Work item A — In the article on Tye Caldwell, why did he trim his brother's hair at age 10? Answer in one to three sentences.
Work item B — According to the article on Tye Caldwell, what city is his award-winning salon in?

Exercise text —
When Tye Caldwell was 10 years old, he picked up a pair of Fiskar kiddie scissors and decided to trim his brother’s hair.
His brother’s hair had gotten unruly and — with seven siblings living in a one-bathroom house — his parents could use an extra set of hands. An avid drawer, Caldwell put his artistic skills to use and gave his brother the then-popular Kid ’N Play-style high-top fade. And with that, he discovered that his true medium was hair.
He spent the next 39 years perfecting his skills, running an award-winning salon in Plano, Texas, and even earning a doctorate in professional barbering and cosmetology. Now he and his wife, Courtney, are changing the beauty industry through ShearShare.
In the past, hairstylists and barbers had a few options for pursuing their craft, each with its own drawbacks: long-term booth rental contracts, commission, or salary. With booth rental, stylists sign long-term leases, have to pay weekly or monthly rent even on for days they don’t work and bring in their own clients. Working by commission means a stylist gives the salon a large percentage of their profits — as much as 70% — for booking appointments. Some salons do offer salaried or hourly positions, but the income is low and often inhibits professional growth, even for a stylist with a terrific reputation.

Human keypoint data —
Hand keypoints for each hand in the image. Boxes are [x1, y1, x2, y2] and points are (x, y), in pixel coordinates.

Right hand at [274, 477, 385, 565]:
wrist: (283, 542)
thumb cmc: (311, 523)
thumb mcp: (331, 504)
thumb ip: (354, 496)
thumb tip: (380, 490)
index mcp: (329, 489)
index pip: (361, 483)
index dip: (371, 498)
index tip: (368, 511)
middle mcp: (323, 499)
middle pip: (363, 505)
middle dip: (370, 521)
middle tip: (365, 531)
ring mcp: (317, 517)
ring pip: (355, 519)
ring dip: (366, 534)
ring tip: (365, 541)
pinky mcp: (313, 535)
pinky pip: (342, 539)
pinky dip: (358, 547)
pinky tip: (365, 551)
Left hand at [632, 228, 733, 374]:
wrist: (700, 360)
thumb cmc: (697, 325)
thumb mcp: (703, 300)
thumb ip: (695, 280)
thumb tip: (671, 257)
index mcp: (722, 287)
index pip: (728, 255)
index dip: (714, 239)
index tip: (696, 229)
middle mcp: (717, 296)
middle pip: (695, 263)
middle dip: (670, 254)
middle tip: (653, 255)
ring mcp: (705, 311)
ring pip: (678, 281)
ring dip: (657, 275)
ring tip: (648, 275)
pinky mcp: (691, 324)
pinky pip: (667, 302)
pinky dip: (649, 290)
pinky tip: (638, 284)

--

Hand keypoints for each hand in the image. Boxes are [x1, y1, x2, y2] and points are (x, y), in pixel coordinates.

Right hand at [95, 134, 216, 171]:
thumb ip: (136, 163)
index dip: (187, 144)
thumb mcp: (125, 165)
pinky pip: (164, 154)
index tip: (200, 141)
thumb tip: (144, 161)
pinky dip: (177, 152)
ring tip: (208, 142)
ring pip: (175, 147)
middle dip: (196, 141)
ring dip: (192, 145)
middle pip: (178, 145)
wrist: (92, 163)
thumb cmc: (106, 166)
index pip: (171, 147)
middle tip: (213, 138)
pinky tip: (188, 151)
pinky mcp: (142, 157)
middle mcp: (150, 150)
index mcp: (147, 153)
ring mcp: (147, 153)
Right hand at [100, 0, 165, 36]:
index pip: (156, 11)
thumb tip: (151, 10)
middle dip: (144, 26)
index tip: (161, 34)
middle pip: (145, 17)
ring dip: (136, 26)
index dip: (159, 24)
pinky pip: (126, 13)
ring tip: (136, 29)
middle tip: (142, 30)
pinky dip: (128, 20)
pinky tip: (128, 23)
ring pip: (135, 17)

---

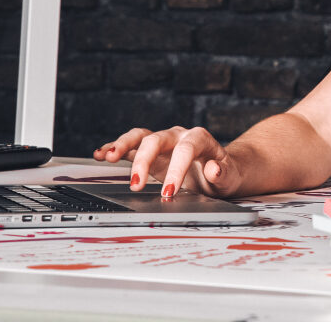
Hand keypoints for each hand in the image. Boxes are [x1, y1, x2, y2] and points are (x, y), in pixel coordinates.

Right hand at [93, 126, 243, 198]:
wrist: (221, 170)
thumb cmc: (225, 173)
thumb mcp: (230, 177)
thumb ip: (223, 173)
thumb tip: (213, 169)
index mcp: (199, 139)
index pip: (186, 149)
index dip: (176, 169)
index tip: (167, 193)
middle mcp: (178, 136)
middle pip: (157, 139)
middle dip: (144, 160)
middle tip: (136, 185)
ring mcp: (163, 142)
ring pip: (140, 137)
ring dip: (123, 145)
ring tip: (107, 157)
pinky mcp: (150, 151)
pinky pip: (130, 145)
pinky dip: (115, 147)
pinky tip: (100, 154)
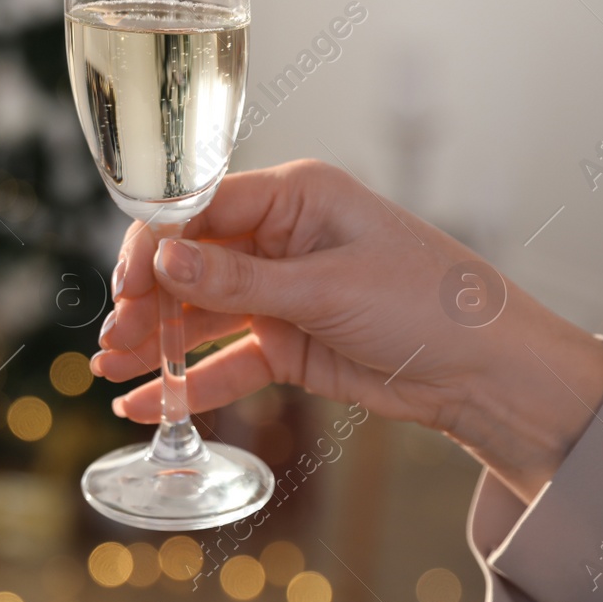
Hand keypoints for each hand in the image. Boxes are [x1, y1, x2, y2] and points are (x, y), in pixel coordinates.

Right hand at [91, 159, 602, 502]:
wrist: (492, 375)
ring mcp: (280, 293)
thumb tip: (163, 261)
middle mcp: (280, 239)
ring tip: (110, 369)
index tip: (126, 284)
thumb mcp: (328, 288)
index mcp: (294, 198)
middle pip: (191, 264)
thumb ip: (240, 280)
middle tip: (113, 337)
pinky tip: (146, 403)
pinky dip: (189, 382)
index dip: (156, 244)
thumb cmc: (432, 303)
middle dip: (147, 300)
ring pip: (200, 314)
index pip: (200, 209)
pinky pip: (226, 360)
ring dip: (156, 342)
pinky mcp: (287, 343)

Output A — His brother's hair had gotten unruly. With seven siblings living in a one-bathroom house, his parents could use an extra set of hands.

Output B — Plano, Texas.